Titanik’in yapımında dönemin şartları da göz önünde bulundurulduğunda önemli zorluklar yaşanmış.
Uzunluğu 269,1 metre, genişliği 28,19 metre ve gros tonajı yaklaşık 46.328 ton olan gemi, zamanının en büyük gemisiydi.
Titanik 14 Nisan 1912 yılında Kuzey Atlantik Okyanusunda dev bir buzdağına çarptı.
"Batmaz" olarak nitelendirilen bu geminin sonunu devasa bir buzdağı getirdi.
Geminin batmaması için denizde olabilecek tüm olasılıklar düşünülmüş ve hemen hemen tüm olasılığa karşı tedbirler alınmıştı.
Öyle ki gemi aynı boyuttaki başka bir gemiyle kafa kafaya çarpışsa bile batmayacak şekilde dizayn edilmişti.
Titanikten, buzdağı sakin ve aysız koşullar nedeniyle neredeyse geminin üzerine gelene kadar görülmedi. Buzdağı görüldüğünde ise durumu kurtarmak imkânsızdı ve Titanik buzdağına çarptı.
Buzdağı gemiye olabilecek en kötü açıdan çarpmıştı ve geminin alt kısmındaki kompartımanlardan 6 tanesini yarıp su almasını sağlamıştı. Hâlbuki bu kompartımanlardan 4 tanesi su almış olsaydı Titanik batmayacaktı.
Yapılan olasılık hesaplarında bir buzdağının gemiye çarpıp 5 kompartımanı birden yarma ihtimali yüzde 1 olarak hesaplanmıştı.
Ve o yüzde 1’lik ihtimal ancak geminin tam da buzdağına çarptığı açıdan çarpması ile gerçekleşecekti. Ve Titanik buzdağına çarptığında ihtimal dailindeki açıyı tam tutturmuştu.
Geminin batması, buz dağına çarptıktan sonra 2 saat, 40 dakika sürdü.
Titanik’in batması sonucu oluşan can kaybının fazla olmasının nedeni oldukça ilginç.
Geminin batmaya başladığı ilk anlarda birçok insan kayıklara binmeyi reddetmiş. Nedeni ise geminin batacak olmasına halen inanamıyor olmalarıydı.
Birçok insan okyanusun ortasında ufacık bir kayığa binmektense, gemide kalmayı daha güvenli olarak görmüş.

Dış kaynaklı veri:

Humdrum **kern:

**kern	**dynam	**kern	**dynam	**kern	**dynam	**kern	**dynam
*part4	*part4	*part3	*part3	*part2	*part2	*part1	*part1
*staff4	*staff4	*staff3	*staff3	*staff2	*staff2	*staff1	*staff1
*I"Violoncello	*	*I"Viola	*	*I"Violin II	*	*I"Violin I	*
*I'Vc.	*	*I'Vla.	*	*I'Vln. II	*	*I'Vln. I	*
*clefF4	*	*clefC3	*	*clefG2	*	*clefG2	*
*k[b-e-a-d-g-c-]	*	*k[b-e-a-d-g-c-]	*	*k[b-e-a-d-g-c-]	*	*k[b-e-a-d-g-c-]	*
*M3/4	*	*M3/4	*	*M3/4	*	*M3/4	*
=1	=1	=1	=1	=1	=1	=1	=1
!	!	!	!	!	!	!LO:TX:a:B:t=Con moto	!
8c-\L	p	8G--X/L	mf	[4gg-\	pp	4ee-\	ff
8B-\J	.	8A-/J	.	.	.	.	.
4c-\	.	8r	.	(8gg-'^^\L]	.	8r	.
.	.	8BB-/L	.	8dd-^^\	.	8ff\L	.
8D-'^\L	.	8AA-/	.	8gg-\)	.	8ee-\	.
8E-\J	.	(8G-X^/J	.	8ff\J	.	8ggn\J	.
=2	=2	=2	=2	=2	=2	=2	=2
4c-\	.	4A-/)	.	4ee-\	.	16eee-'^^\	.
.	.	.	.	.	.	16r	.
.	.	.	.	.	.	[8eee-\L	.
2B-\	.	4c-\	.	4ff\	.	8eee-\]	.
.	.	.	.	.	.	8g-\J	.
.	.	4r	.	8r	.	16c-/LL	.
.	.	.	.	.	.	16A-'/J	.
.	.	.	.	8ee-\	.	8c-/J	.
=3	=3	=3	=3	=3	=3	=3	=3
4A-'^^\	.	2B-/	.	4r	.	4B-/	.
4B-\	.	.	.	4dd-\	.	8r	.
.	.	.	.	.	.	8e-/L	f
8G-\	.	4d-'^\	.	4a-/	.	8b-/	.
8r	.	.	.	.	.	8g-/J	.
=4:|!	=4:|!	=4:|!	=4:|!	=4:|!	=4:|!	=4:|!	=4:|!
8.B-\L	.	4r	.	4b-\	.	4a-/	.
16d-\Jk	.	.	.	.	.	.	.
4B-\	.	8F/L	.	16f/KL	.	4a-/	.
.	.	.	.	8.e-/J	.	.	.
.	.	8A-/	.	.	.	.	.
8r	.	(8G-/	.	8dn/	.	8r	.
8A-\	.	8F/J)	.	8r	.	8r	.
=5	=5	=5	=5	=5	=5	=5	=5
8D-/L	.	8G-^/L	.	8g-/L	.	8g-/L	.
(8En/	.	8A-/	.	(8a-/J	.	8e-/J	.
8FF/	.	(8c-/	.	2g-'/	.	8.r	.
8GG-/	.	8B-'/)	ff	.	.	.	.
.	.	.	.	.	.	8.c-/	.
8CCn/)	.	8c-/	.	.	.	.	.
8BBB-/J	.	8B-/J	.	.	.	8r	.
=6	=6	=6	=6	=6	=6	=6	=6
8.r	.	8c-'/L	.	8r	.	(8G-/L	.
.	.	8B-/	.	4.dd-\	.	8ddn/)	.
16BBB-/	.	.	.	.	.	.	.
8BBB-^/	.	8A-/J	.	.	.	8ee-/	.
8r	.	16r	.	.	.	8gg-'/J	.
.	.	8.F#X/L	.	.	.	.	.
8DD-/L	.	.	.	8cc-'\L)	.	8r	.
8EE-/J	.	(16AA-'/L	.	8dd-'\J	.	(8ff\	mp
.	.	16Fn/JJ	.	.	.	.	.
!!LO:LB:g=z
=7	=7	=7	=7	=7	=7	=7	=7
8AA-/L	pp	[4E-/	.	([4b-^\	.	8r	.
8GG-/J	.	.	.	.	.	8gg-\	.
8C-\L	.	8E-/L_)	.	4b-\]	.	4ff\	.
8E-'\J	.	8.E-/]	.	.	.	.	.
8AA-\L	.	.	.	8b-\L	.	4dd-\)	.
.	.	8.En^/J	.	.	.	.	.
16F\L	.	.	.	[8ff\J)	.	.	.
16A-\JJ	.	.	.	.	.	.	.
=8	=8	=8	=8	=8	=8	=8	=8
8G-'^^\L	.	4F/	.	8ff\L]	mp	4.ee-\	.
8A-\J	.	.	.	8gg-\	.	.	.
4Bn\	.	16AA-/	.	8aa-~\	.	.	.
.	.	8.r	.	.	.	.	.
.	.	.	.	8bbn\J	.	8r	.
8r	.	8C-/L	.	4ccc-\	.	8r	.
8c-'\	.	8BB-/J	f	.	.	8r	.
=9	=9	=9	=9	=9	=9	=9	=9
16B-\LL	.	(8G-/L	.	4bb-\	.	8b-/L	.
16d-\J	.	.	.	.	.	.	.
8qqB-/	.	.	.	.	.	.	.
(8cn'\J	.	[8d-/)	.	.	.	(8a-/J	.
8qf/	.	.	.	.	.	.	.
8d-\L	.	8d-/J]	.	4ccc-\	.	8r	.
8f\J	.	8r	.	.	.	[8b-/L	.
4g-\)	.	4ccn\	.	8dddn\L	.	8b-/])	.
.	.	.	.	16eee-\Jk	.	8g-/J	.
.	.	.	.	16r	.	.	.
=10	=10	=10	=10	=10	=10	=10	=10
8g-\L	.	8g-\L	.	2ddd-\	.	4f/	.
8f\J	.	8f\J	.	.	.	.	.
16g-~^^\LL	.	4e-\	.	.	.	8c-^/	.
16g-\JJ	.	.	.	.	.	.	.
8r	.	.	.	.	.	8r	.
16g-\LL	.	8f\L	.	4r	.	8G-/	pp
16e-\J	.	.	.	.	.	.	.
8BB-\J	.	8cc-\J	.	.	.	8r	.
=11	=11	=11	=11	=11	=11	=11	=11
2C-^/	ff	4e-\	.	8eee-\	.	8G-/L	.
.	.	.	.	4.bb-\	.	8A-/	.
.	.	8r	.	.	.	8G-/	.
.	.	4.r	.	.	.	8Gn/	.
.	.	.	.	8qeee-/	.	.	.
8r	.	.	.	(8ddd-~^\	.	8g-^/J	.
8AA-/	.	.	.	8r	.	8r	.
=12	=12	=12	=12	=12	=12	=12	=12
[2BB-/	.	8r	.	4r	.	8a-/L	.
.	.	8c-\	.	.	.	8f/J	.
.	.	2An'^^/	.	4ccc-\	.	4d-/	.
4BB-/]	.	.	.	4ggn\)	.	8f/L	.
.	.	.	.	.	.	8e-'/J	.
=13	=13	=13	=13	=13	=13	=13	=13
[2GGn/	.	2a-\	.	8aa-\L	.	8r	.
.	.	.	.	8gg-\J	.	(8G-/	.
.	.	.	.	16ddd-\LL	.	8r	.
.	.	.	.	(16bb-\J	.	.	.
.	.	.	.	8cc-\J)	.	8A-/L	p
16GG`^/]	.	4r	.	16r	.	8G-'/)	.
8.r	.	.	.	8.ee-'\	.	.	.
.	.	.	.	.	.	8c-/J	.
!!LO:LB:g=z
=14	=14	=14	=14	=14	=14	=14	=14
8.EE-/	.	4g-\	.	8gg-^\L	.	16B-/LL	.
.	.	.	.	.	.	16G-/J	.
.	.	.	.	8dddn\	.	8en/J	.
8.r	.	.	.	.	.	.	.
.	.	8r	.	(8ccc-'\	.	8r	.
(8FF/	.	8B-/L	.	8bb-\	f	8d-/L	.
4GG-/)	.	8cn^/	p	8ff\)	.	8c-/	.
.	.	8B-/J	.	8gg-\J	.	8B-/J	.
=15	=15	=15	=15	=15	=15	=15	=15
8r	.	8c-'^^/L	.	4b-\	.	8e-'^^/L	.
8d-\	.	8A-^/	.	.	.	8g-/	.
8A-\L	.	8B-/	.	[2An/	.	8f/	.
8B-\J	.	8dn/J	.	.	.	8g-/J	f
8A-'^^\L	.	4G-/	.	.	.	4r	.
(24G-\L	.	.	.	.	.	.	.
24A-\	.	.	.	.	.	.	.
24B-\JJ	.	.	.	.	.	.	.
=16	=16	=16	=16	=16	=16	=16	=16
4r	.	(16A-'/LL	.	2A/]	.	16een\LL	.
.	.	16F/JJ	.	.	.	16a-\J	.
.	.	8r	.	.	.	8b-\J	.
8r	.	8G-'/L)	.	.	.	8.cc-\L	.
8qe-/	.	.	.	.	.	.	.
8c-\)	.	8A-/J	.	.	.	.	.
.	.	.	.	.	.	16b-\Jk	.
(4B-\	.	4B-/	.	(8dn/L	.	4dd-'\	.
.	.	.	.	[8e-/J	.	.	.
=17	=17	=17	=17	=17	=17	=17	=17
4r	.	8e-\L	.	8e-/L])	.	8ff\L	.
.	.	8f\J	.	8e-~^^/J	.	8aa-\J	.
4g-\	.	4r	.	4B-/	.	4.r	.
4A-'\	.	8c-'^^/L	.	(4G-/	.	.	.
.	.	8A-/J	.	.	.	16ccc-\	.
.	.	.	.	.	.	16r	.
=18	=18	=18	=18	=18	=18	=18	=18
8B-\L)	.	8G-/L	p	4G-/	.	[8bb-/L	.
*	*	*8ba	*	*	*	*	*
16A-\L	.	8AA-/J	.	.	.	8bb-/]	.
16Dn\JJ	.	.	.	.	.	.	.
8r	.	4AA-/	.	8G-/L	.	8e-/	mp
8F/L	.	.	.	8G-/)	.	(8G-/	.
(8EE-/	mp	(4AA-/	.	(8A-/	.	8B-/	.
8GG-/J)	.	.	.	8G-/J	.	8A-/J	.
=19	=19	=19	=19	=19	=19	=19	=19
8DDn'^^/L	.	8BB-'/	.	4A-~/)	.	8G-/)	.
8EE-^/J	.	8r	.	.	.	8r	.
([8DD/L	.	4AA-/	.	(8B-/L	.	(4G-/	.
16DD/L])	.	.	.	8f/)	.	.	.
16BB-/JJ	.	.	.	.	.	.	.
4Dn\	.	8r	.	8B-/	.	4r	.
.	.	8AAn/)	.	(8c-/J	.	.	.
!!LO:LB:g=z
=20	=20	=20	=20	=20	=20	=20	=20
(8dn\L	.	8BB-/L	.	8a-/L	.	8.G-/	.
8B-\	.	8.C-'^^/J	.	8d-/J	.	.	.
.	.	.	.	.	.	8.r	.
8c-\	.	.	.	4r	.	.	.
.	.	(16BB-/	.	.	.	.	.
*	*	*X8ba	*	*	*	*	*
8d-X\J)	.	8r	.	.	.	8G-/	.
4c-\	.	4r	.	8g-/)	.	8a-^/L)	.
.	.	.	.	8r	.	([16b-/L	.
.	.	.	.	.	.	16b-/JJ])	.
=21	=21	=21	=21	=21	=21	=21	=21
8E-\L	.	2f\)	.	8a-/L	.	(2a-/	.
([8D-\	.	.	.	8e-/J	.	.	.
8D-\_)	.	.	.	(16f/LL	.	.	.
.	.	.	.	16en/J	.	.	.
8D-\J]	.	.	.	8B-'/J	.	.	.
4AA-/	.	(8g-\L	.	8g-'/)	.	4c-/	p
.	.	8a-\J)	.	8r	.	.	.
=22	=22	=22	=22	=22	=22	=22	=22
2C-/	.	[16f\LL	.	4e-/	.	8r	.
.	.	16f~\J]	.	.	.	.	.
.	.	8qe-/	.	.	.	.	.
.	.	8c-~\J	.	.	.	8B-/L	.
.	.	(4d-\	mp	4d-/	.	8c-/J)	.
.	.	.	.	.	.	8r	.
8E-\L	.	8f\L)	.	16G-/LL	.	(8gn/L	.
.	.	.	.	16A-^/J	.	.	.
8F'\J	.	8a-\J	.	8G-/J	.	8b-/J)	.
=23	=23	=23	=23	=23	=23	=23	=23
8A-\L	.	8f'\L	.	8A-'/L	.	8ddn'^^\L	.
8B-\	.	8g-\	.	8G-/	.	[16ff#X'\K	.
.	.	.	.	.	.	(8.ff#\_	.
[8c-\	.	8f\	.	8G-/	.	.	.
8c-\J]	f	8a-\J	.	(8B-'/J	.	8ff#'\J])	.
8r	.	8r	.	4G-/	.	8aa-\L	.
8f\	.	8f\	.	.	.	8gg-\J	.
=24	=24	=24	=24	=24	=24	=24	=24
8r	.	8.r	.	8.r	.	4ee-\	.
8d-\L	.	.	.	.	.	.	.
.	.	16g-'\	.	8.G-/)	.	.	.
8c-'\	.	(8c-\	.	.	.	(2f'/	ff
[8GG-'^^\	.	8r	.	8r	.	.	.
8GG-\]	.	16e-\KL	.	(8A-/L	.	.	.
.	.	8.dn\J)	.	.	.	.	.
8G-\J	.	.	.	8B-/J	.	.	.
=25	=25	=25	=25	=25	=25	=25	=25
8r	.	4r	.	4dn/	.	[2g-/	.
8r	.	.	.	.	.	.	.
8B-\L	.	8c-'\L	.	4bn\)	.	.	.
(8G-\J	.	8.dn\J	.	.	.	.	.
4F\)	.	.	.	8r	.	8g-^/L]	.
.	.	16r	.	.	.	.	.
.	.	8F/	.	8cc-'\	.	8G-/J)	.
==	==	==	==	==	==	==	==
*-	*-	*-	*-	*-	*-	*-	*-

Yolcular durumun ciddiyetinin farkına vardığında ise kayıklar çoktan suya indirilmişti.
Batan gemiden sağ kurtulanların çoğunluğu üst tabaka yolculardı.
İstatistiklere göre birinci sınıf bileti olan kadınların %97'si kurtuldu, ikinci sınıftaki kadınların %86'si kurtuldu ve üçüncü sınıftaki kadınların %49'u kurtuldu.
1. ve 2. sınıf yolcuların güvertelere yakın olması ve kayıklara daha önce bindirilmesi üst tabaka kişilerin sağ kurtulma oranının yüksek kalmasının en büyük sebebiydi.
Ortaya atılan bir iddia ise geminin battığı akşam yolcuların birçoğu daha önce şahit olmadıkları bir şeye şahit olmuşlardı. Gece tam 11:30 civarında gemideki hava sıcaklığı birden bire düşmüş.
Yolcuların ifadelerinde belirttikleri havanın soğuması anlık bir durum. Yani hava yavaş yavaş değil, bir anda 5-6 derecelik bir düşüş gösteriyor ve bu yolcular tarafından net bir şekilde hissediliyor.
Bilim insanları bu durumun açıklamasını her yıl Grönland’dan koparak okyanusa hem buzdağı hem de soğuk hava taşıyan bir akıntının varlığına bağlıyor.
Geminin batış nedeni hakkında ortaya atılan bazı iddialar ise şöyle;
- Titanik’in zırhının yeterince güçlü değildi.
- Gözlemcilerin dürbününün olmadığı ve bu nedenle buzdağını görmediler.
- Geminin kaptanı kaza öncesi fazla alkol aldı ve sarhoş olması nedeniyle kazayı gerçekleştirdi.